● Problem description: Each line below that carries the string "Senator" must appear in the answer.

Supplied information below:

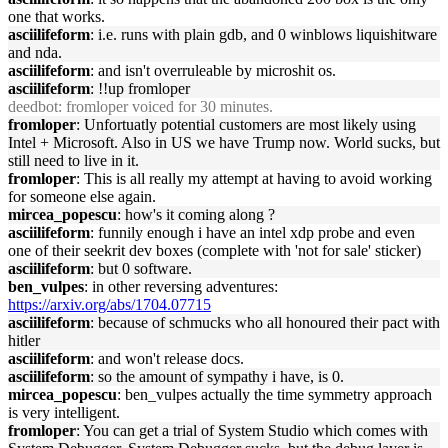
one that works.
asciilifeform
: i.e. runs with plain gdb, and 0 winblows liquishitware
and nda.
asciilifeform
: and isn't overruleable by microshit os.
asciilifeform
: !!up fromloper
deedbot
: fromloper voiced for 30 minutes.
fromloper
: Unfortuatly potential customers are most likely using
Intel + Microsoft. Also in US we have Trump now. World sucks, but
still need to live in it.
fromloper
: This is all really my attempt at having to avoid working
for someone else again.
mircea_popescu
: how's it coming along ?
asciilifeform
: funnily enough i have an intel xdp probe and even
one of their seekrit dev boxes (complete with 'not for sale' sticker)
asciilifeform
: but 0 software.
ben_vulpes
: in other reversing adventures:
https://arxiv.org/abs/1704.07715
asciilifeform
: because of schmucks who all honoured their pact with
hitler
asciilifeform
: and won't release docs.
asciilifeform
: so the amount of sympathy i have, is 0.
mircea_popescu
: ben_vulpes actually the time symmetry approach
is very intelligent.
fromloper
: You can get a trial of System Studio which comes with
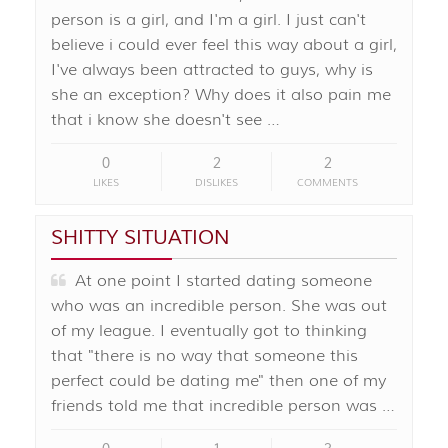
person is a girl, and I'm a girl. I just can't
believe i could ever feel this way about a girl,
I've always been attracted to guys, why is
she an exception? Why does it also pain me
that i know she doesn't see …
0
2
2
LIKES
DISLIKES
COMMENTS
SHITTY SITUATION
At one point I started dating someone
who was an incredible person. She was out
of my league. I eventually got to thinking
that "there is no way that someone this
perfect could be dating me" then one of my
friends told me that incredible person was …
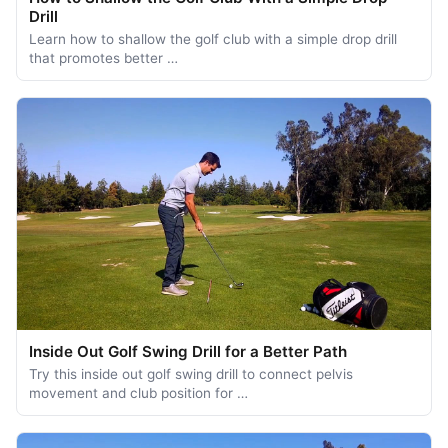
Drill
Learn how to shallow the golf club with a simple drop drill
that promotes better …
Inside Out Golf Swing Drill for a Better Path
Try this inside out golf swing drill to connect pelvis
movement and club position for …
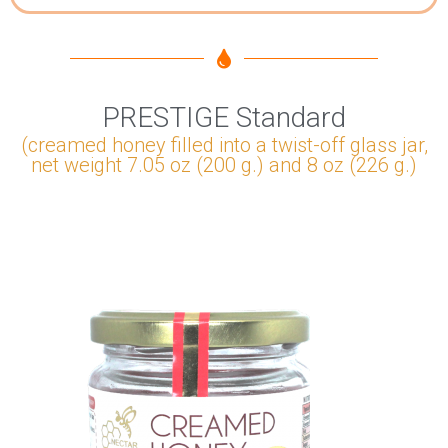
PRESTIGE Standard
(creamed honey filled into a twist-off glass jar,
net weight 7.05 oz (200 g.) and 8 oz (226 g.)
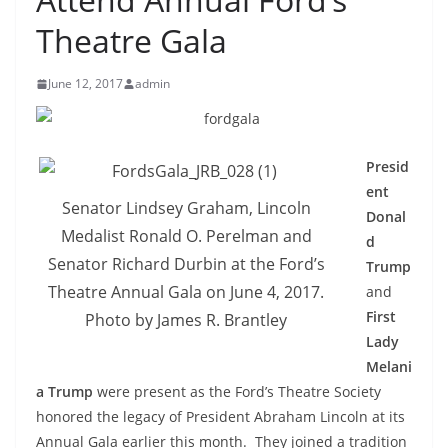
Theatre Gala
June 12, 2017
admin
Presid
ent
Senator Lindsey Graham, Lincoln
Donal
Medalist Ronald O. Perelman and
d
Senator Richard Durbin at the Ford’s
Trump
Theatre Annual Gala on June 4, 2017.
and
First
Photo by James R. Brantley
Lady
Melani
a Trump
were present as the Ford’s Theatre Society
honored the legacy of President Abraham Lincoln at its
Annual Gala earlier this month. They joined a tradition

End of Supplied information.
Supplied information below:

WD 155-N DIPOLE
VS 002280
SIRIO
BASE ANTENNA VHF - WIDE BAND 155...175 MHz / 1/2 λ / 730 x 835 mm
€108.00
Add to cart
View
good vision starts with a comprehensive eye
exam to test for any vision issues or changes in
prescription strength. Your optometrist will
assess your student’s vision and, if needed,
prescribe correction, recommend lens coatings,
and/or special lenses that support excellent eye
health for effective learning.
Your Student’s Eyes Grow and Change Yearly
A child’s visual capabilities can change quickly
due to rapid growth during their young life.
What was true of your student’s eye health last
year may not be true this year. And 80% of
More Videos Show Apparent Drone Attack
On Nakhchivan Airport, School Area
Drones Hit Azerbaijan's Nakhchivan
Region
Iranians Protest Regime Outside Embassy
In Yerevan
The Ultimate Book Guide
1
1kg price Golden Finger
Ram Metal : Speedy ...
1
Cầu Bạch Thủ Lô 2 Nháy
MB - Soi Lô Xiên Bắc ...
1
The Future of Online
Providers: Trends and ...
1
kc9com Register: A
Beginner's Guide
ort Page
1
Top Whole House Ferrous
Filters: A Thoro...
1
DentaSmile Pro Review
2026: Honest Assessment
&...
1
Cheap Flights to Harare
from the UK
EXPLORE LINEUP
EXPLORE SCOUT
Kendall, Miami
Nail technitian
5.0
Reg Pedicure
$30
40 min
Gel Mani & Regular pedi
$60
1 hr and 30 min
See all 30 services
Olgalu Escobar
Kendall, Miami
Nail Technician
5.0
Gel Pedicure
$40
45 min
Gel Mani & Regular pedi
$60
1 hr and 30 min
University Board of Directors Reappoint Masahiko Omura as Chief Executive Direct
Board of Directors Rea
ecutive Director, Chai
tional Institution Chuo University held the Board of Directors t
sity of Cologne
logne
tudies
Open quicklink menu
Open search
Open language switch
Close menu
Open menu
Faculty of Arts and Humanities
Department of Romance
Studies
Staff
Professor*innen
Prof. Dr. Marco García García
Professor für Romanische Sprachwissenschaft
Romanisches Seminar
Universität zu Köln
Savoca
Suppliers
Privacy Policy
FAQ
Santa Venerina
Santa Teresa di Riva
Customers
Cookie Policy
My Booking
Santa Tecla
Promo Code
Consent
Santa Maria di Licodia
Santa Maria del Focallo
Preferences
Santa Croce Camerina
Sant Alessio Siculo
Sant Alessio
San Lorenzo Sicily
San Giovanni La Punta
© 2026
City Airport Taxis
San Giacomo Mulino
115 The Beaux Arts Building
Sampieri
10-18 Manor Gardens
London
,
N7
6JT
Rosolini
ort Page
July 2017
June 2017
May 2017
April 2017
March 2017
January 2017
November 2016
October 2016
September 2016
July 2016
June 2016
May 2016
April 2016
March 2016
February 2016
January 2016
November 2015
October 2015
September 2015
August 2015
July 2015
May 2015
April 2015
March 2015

End of Supplied information.

● Task output:
Senator Lindsey Graham, Lincoln
Senator Richard Durbin at the Ford’s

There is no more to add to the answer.